Roman : La mystérieuse robe blanche (1)
Roman :
La mystérieuse robe blanche
Martine POUTOU
1
En ce début 1994, je rentrais dans la cinquantaine.
Mon Dieu ! Un demi-siècle !
Comme le temps avait passé vite !
La vie était donc si courte ?
Mamilou me le disait si souvent.
Ainsi, mes souvenirs émergeaient, remontant au temps de ma jeunesse. A cet âge de la vie où le passé vous rattrape, refaisant soudain surface, voilà qu’il me ramène au temps jadis, au temps de la désinvolture.
En ce temps-là, je balayais les jours d’un revers de la main.
Alors qu’aujourd’hui, le présent se conjugue au passé.
Les projets d’avenir perdent un peu d’élan.
Le mécanisme de l’horloge un peu rouillé cherche à prolonger les heures.
Le dynamisme s’appauvrit laissant place à la nonchalance.
Mon village et ses alentours n’ont rien perdu de leur charme et de leur paisibilité.
Rien ne me lassait, ni mon attrait pour cette terre pas plus que mon amour pour Pierre.
Salma et Maël, nos enfants respectifs, nageaient en plein bonheur.
On ne manquait aucune occasion d’être ensemble.
L’idée qu’ils soient heureux suffisait à nous satisfaire.
Je savais que, tant qu’il y aurait de l’amour en moi et autour de moi, il y aurait de la vie.
J’avais pris l’habitude d’aller marcher un peu tous les matins, admirant l’aurore dans toute sa magnificence.
Mais ces derniers temps, j’étais moins alerte, je me fatiguais plus vite, souffrant de lombalgies.

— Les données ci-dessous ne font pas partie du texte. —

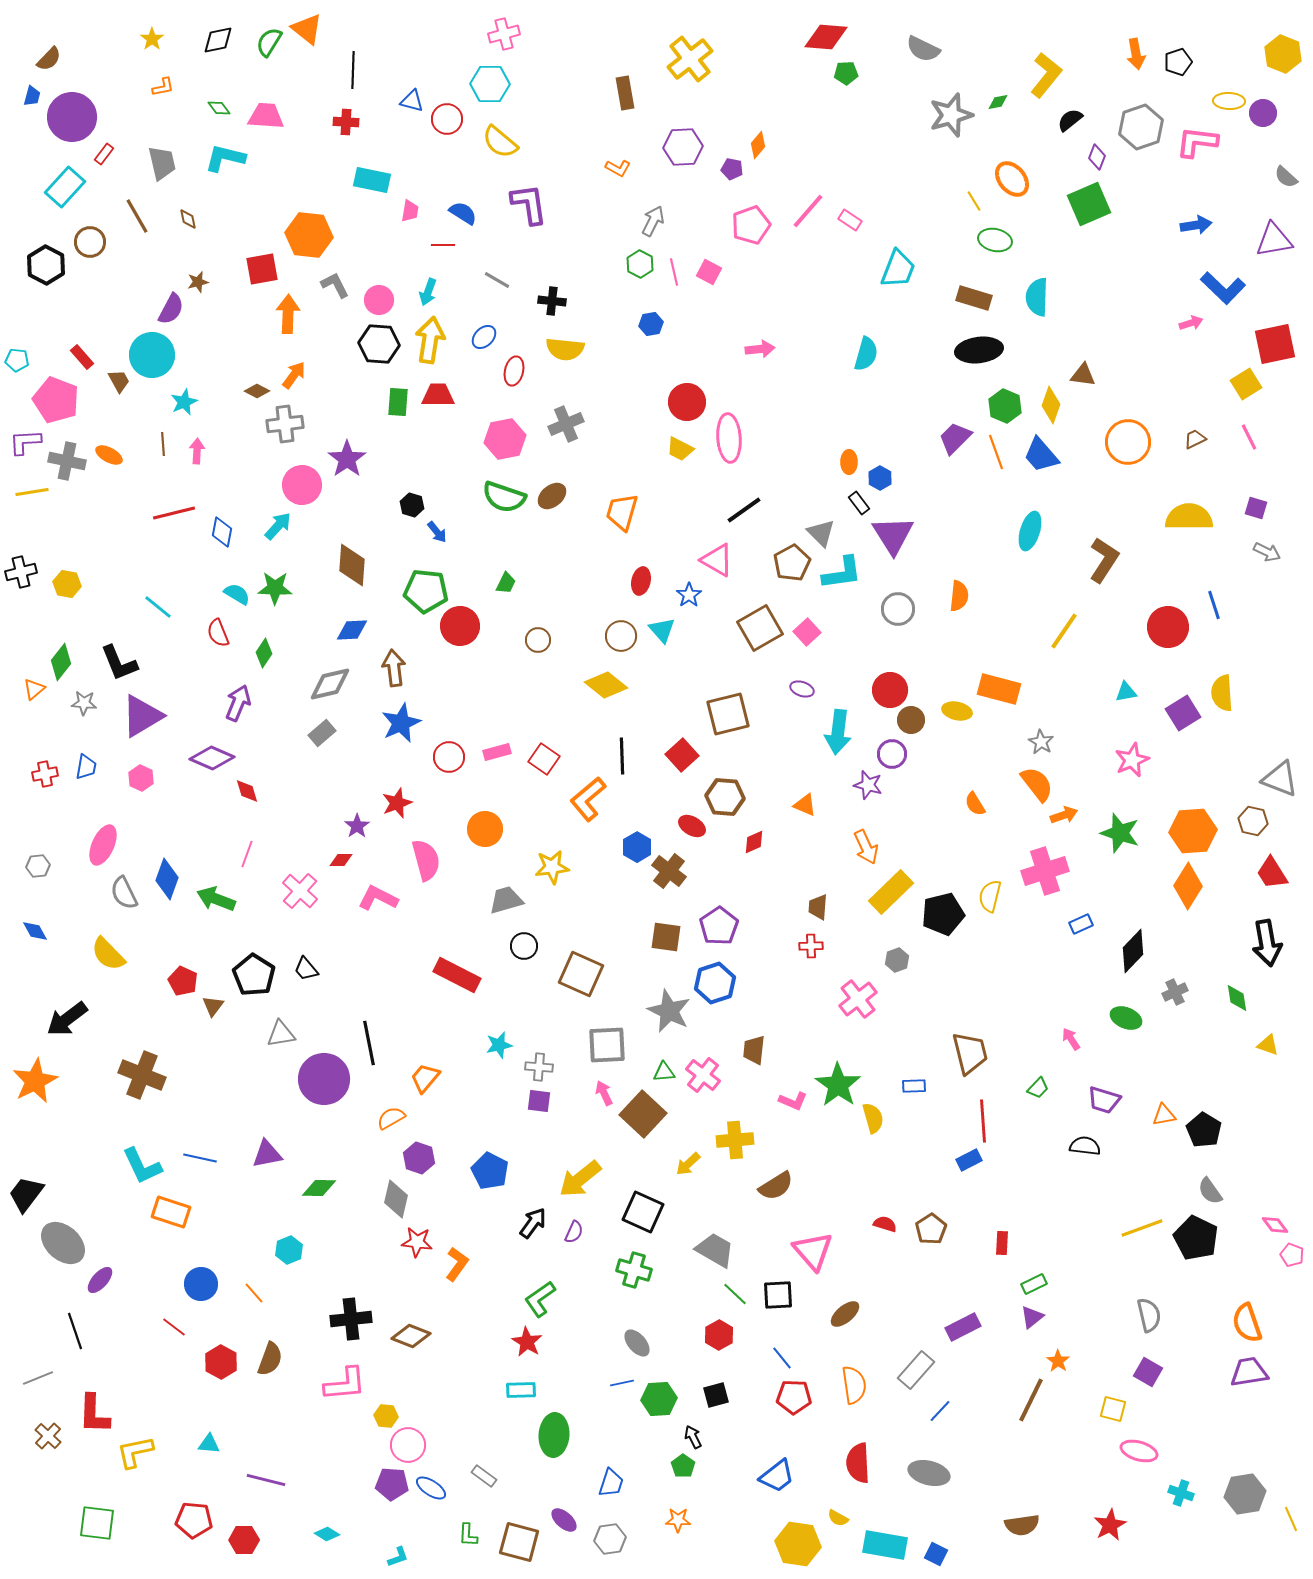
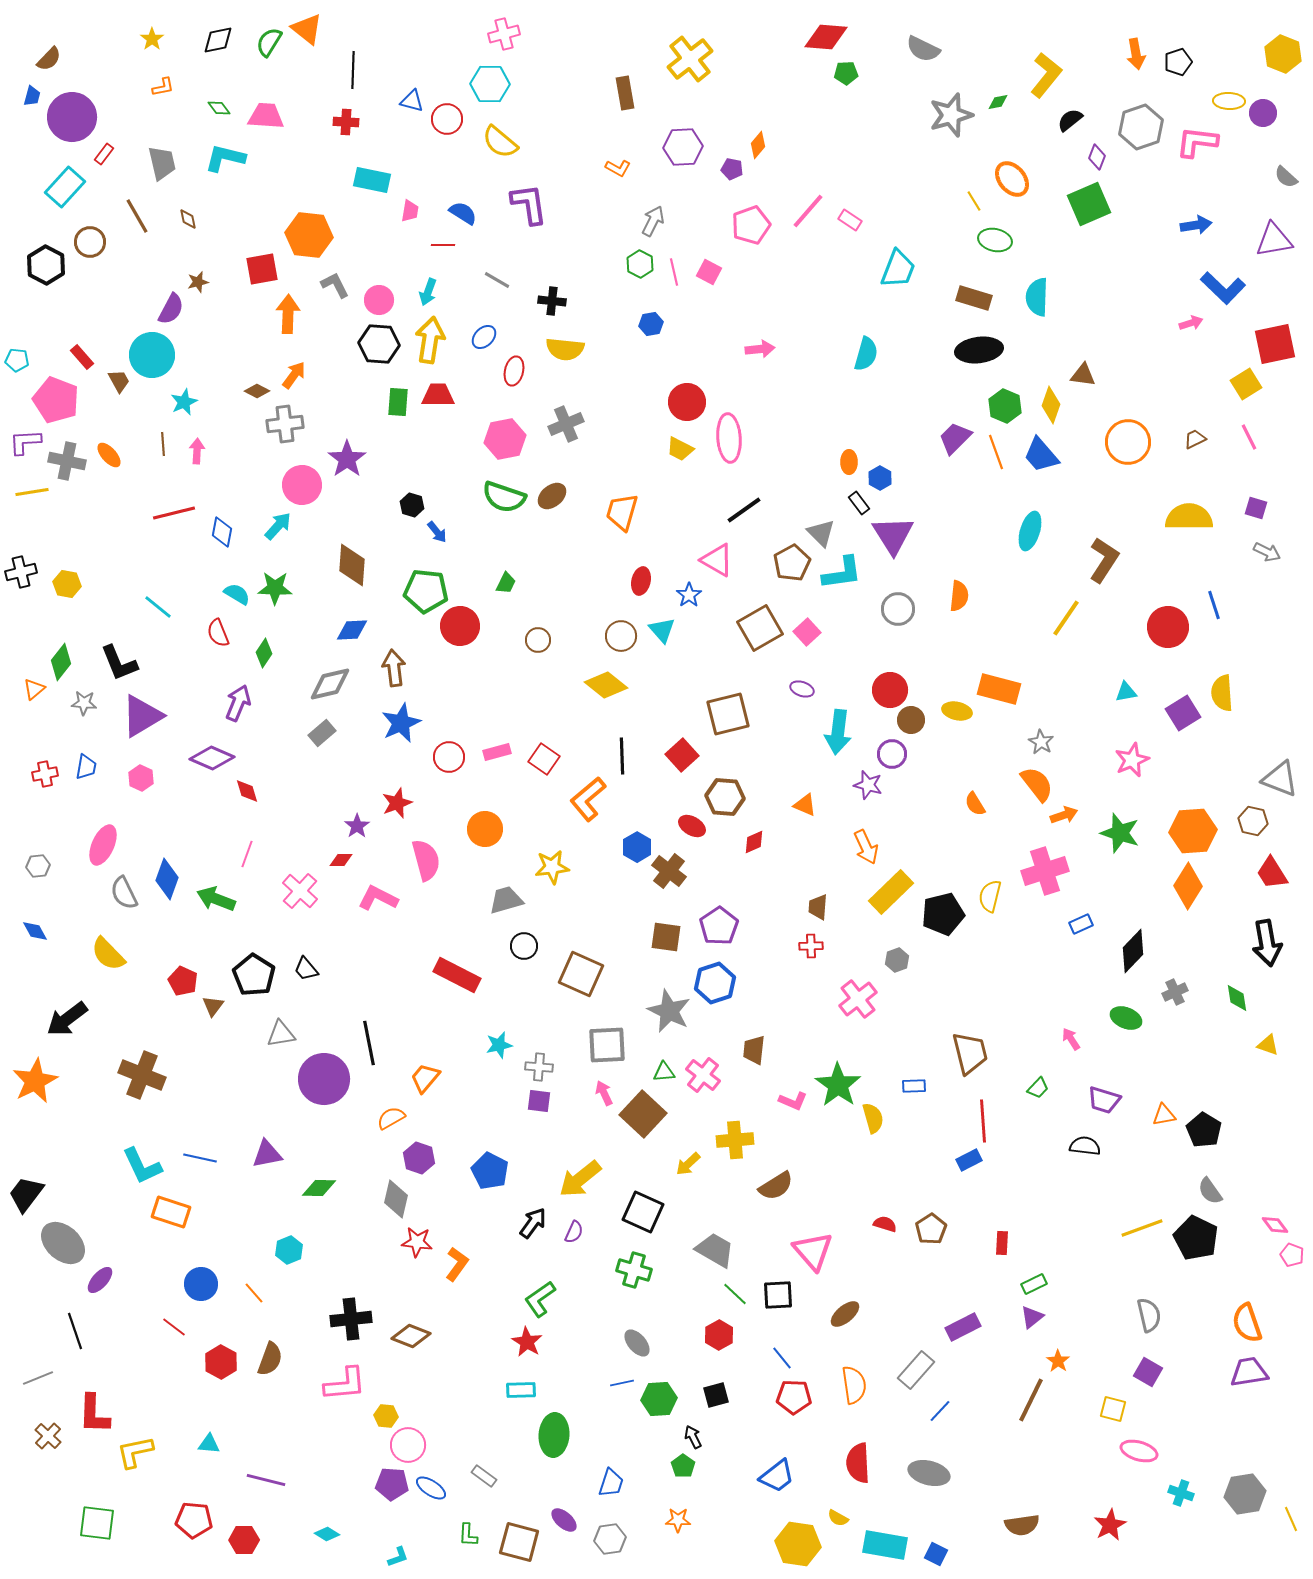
orange ellipse at (109, 455): rotated 20 degrees clockwise
yellow line at (1064, 631): moved 2 px right, 13 px up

Je passais plus de temps à méditer, songeant très souvent à ma vie, le film défilant par séquences sur l’écran de mes jours. Pas un seul ne passait sans que le souvenir de mon enfant perdu ne vienne harceler mon coeur de sa plainte miséreuse. J’aurais aimé pouvoir extraire cette lame d’acier qui triturait mes chairs. Mais en vain !
Je sais bien que, chacun à sa façon, porte sa croix en ce monde, d’une manière ou d’une autre. On voit tant de misères autour de soi, de violences, de trahisons, de souffrances, par lesquelles certains ne vivent pas, ils survivent.
Chaque vie paye de son combat le bonheur si éphémère.
Malgré cela, la vie vaut bien d’être vécue.
Dans les moments douloureux, Pierre me disait souvent :
Demain, il fera beau !
Dans ce lieu paisible et verdoyant où je vis, dans ce village niché entre bois et collines où l’on respire l’air pur venu de la montagne, les couleurs changeantes du ciel déversent sur nos âmes ses pastels délavés passant du gris au bleu, au gris-bleu, au rose-lilas, au gré du temps qui passe.